How does DKP implement CIS checks?
DKP uses Trivy Operator — an integrated solution that:
- Runs as a Kubernetes operator inside the cluster
- Automatically scans all resources
- Stores results in Custom Resources (ClusterComplianceReport)
- Exports metrics to Prometheus
Identifier mapping
| CIS Section | Description | kube-bench | DKP |
|---|---|---|---|
| 1.x | API Server | [PASS/FAIL] 1.2.1 ... |
AVD-KCV-* |
| 2.x | etcd | [PASS/FAIL] 2.1 ... |
AVD-KCV-* |
| 3.x | Control Plane | Manual | Manual |
| 4.x | Worker Nodes | [PASS/FAIL] 4.2.1 ... |
AVD-KCV-* |
| 5.x | Policies | Partial | AVD-KSV-* (full coverage) |
How to compare results?
Use CIS Control ID (e.g., 1.2.1, 5.2.2) — it’s the same in both tools.

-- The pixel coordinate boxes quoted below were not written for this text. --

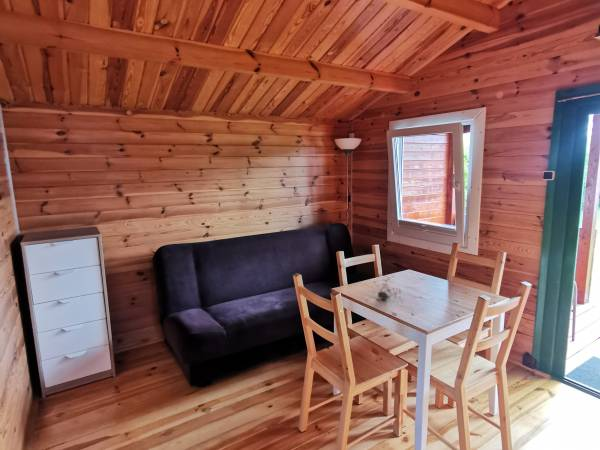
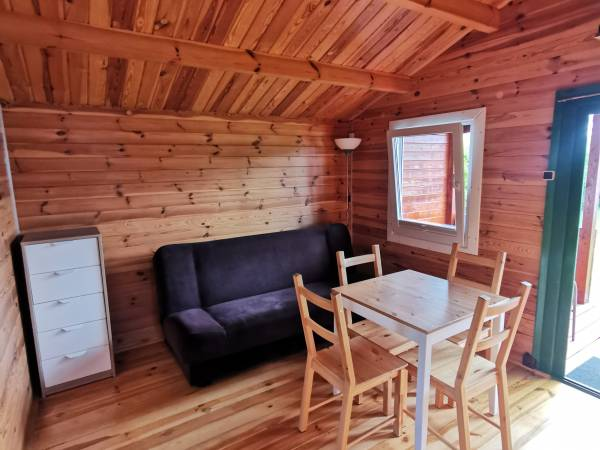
- teapot [376,275,404,302]
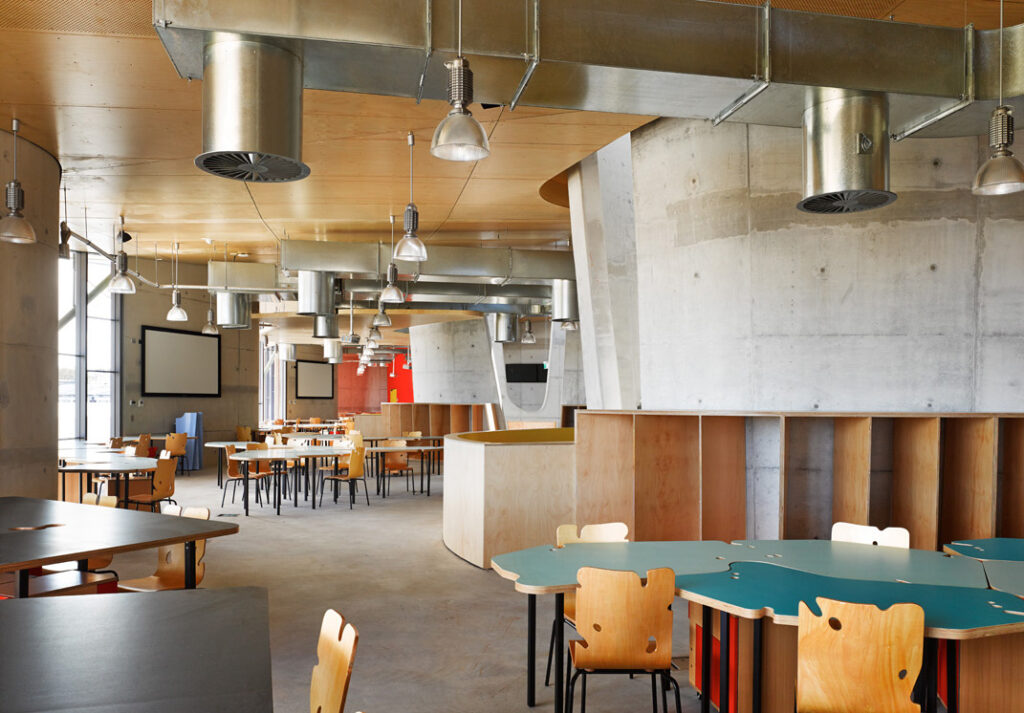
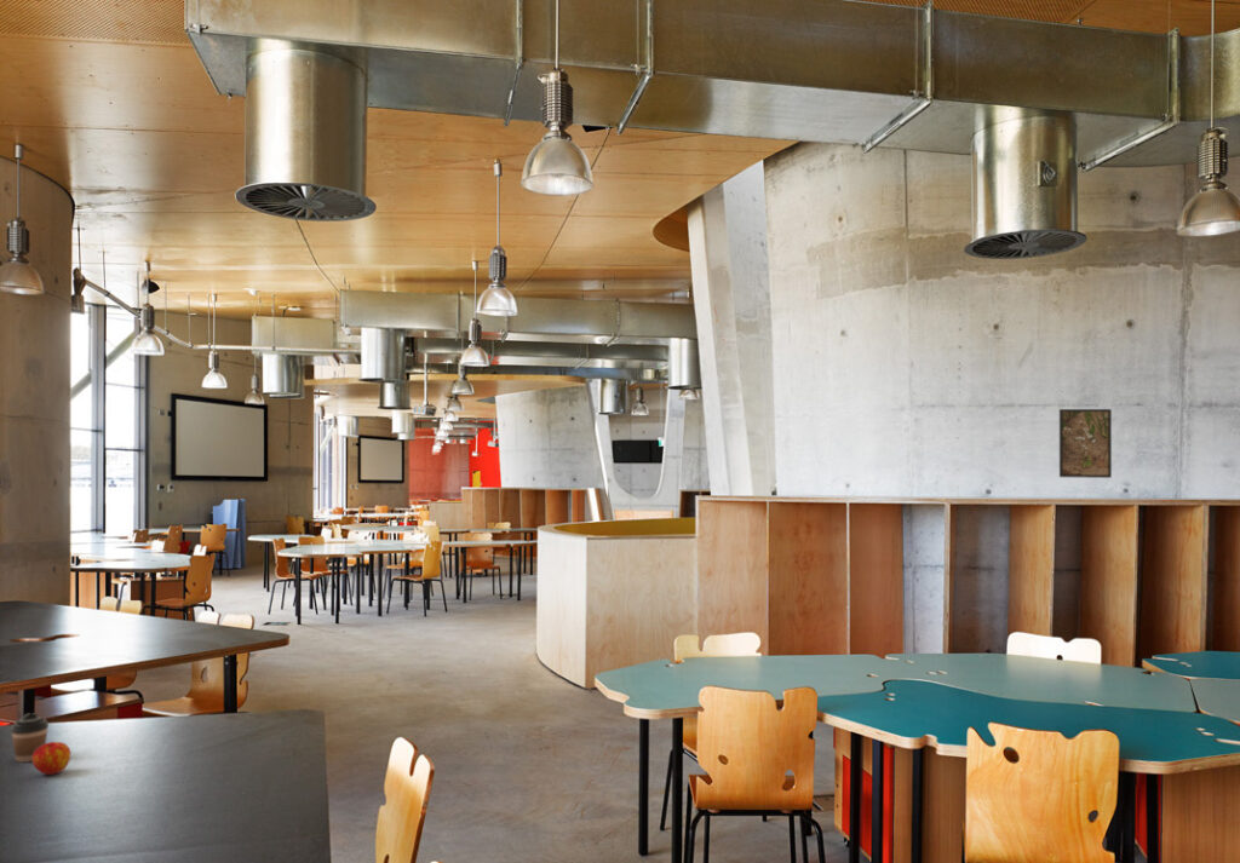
+ apple [31,741,71,776]
+ coffee cup [10,712,50,764]
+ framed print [1058,408,1113,479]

Example: If kube-bench shows [FAIL] 1.2.16 Ensure that the admission control plugin..., find it in DKP:
d8 k get clustercompliancereports.aquasecurity.github.io cis -ojson | \
jq '.status.detailReport.results | map(select(.id == "1.2.16"))'You can read more in the CIS checks documentation section.
Why do some CIS checks always show PASS for system components?
Some checks are disabled for system namespaces (kube-system and d8-*) because system components require elevated privileges.
You can read the full list of disabled checks in the CIS checks documentation section.
Why are checks 5.1.2 and 5.1.3 not shown in the dashboard?
Checks 5.1.2 (Minimize access to secrets) and 5.1.3 (Minimize wildcard use in Roles and ClusterRoles) are excluded from metrics and the dashboard due to a high number of false positives for system components.
The checks are still performed, and results are available in the ClusterComplianceReport resource:
d8 k get clustercompliancereports.aquasecurity.github.io cis -ojson | \
jq '.status.detailReport.results | map(select(.id == "5.1.2" or .id == "5.1.3"))'What CIS Benchmark version is used?
The module implements checks according to CIS Kubernetes Benchmark v1.12 specification.
Component versions (external operator-trivy module, DKP 1.75+):
| Component | Version |
|---|---|
| Trivy | v0.69.3 |
| Trivy Operator | v0.30.1 |
| k8s-node-collector | v0.3.1 |
DKP 1.74 and earlier used a built-in module with Trivy v0.55.2.
How often are CIS checks performed?
CIS Benchmark checks run:
- every 6 hours (cron:
0 */6 * * *); - on operator startup.
How to expand the module’s disk (PVC)
The module stores data on several PVCs in the d8-operator-trivy namespace:
security-storage— runtime profile data (ApplicationProfile/NetworkNeighborhood, etc.);data-trivy-server-0— the Trivy vulnerability database cache;data-trivy-provider-0— thetrivy-providercache.
The size is set in the module templates and is not configurable. If a disk runs low, a PVC can be expanded manually, provided the StorageClass in use supports volume expansion.
-
Make sure the StorageClass allows expansion (
allowVolumeExpansion: true):kubectl get storageclass <storageClass> -o jsonpath='{.allowVolumeExpansion}' -
Increase the storage request on the PVC (expansion only — a PVC cannot be shrunk):
kubectl -n d8-operator-trivy patch pvc security-storage --type merge \ -p '{"spec":{"resources":{"requests":{"storage":"10Gi"}}}}' -
Depending on the CSI driver, the volume expands online or after the consuming pod is restarted.
For PVCs created by StatefulSets (data-trivy-server-0, data-trivy-provider-0) the procedure is the same — patch the existing PVC. The volumeClaimTemplates field is immutable, so leave the template alone; the module never shrinks an already-expanded PVC back.
security-storage is an aggregated API server (spdx.softwarecomposition.kubescape.io). Restarting it briefly makes the runtime-profile API unavailable, so only restart the pod when necessary.
Disk usage is tracked automatically: the d8-operator-trivy namespace is labeled extended-monitoring.deckhouse.io/enabled, so the extended-monitoring module emits the standard PVC space-running-out alerts (such as KubernetesPersistentVolumeClaimBytesAvailable). No extra alert configuration is needed.